The invention also provides a multi-spot scanning microscope comprising a spot generator of the type discussed above, a sample assembly for holding a sample to be illuminated via the spot generator, imaging optics arranged to collect light from the first and from the second focal planes of the spot generator, and a pixelated photodetector arranged to detect light collected by the imaging optics. Since the spot generator provides different focal planes, the need for scanning the sample along the z-direction is reduced or even eliminated. In consequence, the microscope of the invention produces an array of spots which, when detected simultaneously, can be used for generating a 3D image. The multi-focal multi-spot scanning microscope of the invention can advantageously be used for phase imaging, and in particular for the quantitative phase imaging technique mentioned above. Preferably, the depth of field of the imaging optics is sufficiently large for imaging simultaneously a first light spot situated in the first focal plane and a second light spot situated in the second focal plane, with the resolution of the order of the size of the pixels of the pixelated photodetector or higher. This can be achieved by choosing an imaging system having a relatively small numerical aperture, although a small NA also entails a smaller resolution (diffraction limit=wavelength divided by sum of illumination and imaging NA). So, there is a trade-off between high resolution and large depth of field. More preferably, the imaging optics is designed for imaging simultaneously all light spots generated by the spot generator in a multitude of focal planes. Thereby the need of adjusting the imaging optics to different focal planes is avoided. The proposed multi-focal multi-spot scanning microscope thus allows for simultaneous rather than sequential acquisition of images from different focal planes, which has the advantage of inherently good alignment between the focal planes. In a preferred embodiment, the imaging optics is situated behind the sample assembly, for collecting light transmitted toward the spot generator and the sample placed in the sample assembly. Such an arrangement is suited for transmission microscopy. The multi-focal multi-spot scanning microscope of the invention can also advantageously be used for full electronic focussing by interpolating between the images taken at respective depths in order to find the best-focus image of the sample.

## Your instructions
Write the next few sentences of the passage on the multi-focal multi-spot scanning microscope, starting right after its final sentence.

## Provided records

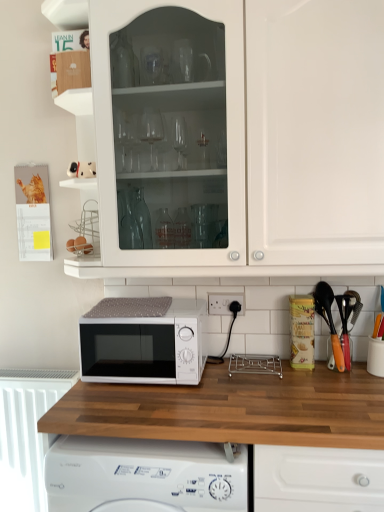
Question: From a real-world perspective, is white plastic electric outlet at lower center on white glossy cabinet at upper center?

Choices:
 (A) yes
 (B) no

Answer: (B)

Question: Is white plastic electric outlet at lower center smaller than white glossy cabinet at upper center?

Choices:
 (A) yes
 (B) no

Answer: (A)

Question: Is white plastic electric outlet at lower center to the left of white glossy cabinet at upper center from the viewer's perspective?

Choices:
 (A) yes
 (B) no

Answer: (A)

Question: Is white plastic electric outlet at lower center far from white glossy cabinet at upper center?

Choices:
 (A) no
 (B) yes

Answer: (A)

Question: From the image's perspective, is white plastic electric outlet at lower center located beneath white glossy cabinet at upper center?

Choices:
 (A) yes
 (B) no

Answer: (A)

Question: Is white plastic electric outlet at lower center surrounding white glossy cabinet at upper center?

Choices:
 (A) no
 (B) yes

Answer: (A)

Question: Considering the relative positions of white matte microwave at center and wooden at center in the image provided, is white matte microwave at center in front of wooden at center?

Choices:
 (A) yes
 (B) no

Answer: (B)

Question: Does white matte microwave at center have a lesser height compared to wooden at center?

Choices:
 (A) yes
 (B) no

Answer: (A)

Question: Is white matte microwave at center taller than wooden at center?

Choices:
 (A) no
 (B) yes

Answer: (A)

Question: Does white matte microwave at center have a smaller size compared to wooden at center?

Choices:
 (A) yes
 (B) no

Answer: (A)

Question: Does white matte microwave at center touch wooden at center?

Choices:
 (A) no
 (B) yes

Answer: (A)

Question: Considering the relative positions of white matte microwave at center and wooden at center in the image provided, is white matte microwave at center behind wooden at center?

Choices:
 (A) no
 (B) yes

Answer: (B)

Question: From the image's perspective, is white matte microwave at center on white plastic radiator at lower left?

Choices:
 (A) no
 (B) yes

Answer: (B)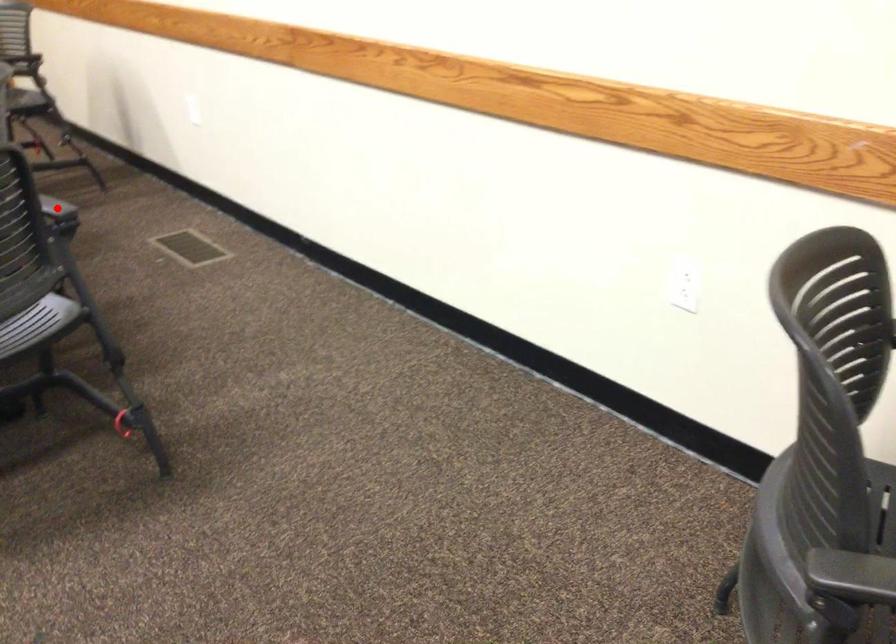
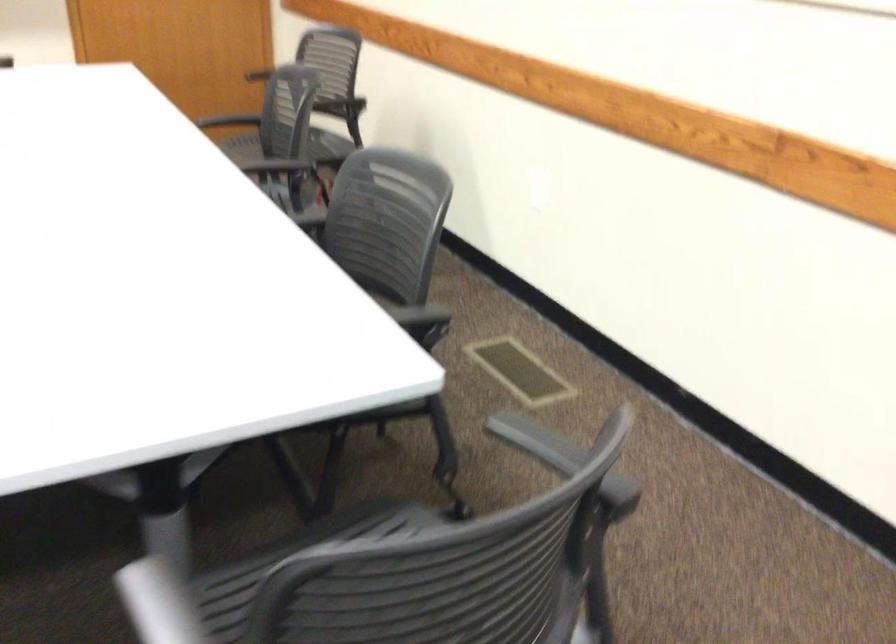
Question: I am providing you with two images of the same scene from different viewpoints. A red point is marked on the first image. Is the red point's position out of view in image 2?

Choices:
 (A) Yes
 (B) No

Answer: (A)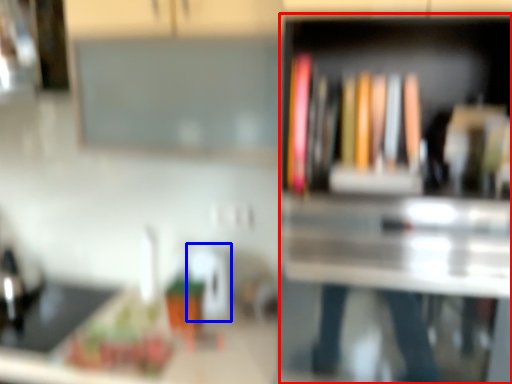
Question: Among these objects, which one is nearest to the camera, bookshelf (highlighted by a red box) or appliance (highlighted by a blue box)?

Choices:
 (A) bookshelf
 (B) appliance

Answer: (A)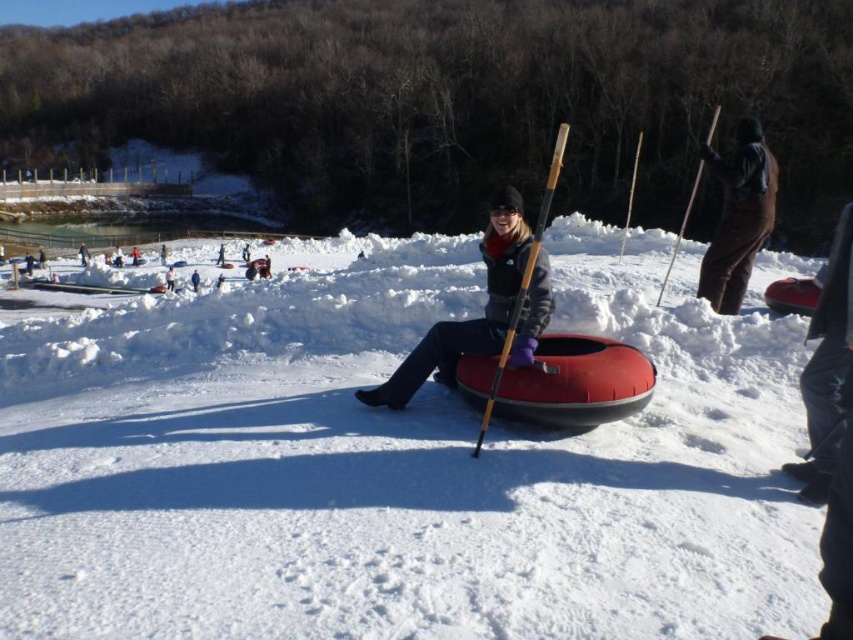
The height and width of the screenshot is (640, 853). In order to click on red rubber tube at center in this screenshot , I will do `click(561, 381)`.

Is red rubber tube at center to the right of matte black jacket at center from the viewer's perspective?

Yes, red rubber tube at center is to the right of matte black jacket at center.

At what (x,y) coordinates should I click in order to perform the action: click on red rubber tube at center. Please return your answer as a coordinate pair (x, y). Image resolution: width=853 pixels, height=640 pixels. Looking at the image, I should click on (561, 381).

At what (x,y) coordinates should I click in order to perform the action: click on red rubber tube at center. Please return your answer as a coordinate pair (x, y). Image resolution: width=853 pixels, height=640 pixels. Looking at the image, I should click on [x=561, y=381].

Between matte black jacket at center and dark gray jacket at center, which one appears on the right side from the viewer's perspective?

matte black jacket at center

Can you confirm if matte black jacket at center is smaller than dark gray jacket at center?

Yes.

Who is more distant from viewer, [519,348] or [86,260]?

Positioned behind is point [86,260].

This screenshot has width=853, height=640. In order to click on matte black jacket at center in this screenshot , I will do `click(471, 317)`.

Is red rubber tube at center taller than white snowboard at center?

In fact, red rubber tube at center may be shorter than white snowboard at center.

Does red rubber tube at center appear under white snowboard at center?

## Result of the task
The invention further provides a method of generating an image of a microscopic sample, comprising the steps of:

placing a spot generator in front of the sample;

directing a light beam onto the spot generator to generate a plurality of separate light spots in the sample, the plurality of light spots comprising a first light spot centred in a first focal plane and a second light spot centred in a second focal plane, the first focal plane and the second focal plane being essentially perpendicular to the mean direction of the light beam leaving the spot generator, wherein the first light spot differs from every other light spot generated within the sample by the spot generator in the projection of its position on a plane essentially perpendicular to the mean propagation direction of the light beam leaving the spot generator.

on the far side of the sample, detecting light from the first light spot while simultaneously detecting light from the second light spot.

Preferably the light is detected on the far side of the sample. Preferably it is detected using a pixelated photodetector, and the photodetector's output is processed using integrated circuitry connected to a computer, preferably a PC.

According to the invention the method may further comprise the additional step of:

generating a three-dimensional image of the sample.

Since the sample is generated using data measured simultaneously at different focal planes, an improved quality as compared to the state of the art may be expected due to the absence of alignment errors.

The method may further comprise the additional step of:

generating a phase contrast image of the sample.

The method may further comprise the additional step of:

electronic focussing.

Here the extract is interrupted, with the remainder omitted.